• [AIM OF THE EXERCISE]
Using the records underneath, tally the lines where the word "MÉTODOS" appears and please give only the count.

[INPUT DATA — start]

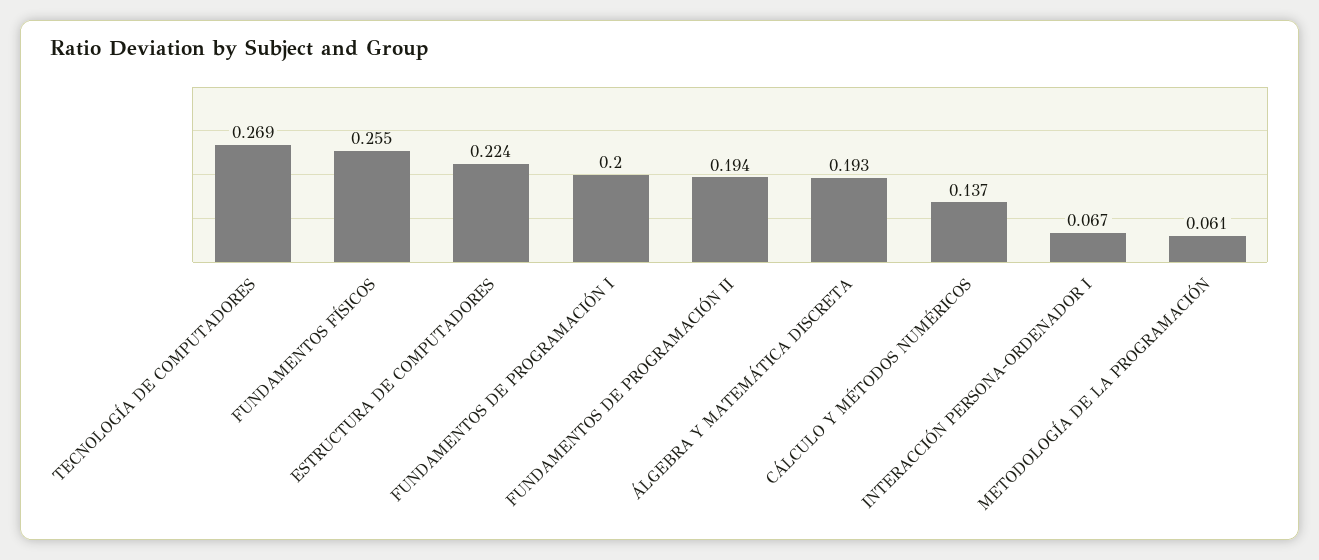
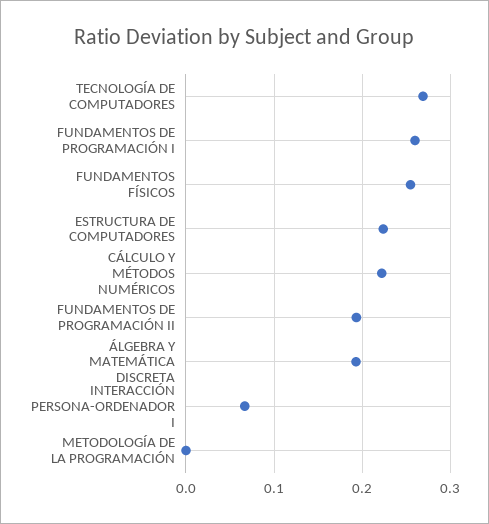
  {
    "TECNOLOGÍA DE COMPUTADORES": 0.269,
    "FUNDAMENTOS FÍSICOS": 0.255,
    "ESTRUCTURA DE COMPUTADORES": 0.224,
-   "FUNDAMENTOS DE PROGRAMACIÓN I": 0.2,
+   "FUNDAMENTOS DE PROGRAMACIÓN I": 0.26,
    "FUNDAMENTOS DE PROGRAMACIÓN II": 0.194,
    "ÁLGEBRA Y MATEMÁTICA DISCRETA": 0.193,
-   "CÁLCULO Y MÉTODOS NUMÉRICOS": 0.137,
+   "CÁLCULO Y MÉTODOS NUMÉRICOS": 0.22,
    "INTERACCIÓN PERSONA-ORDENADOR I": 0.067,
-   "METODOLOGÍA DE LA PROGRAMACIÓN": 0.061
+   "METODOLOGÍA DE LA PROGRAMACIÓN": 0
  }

[INPUT DATA — finish]

• [EXPECTED ANSWER]
2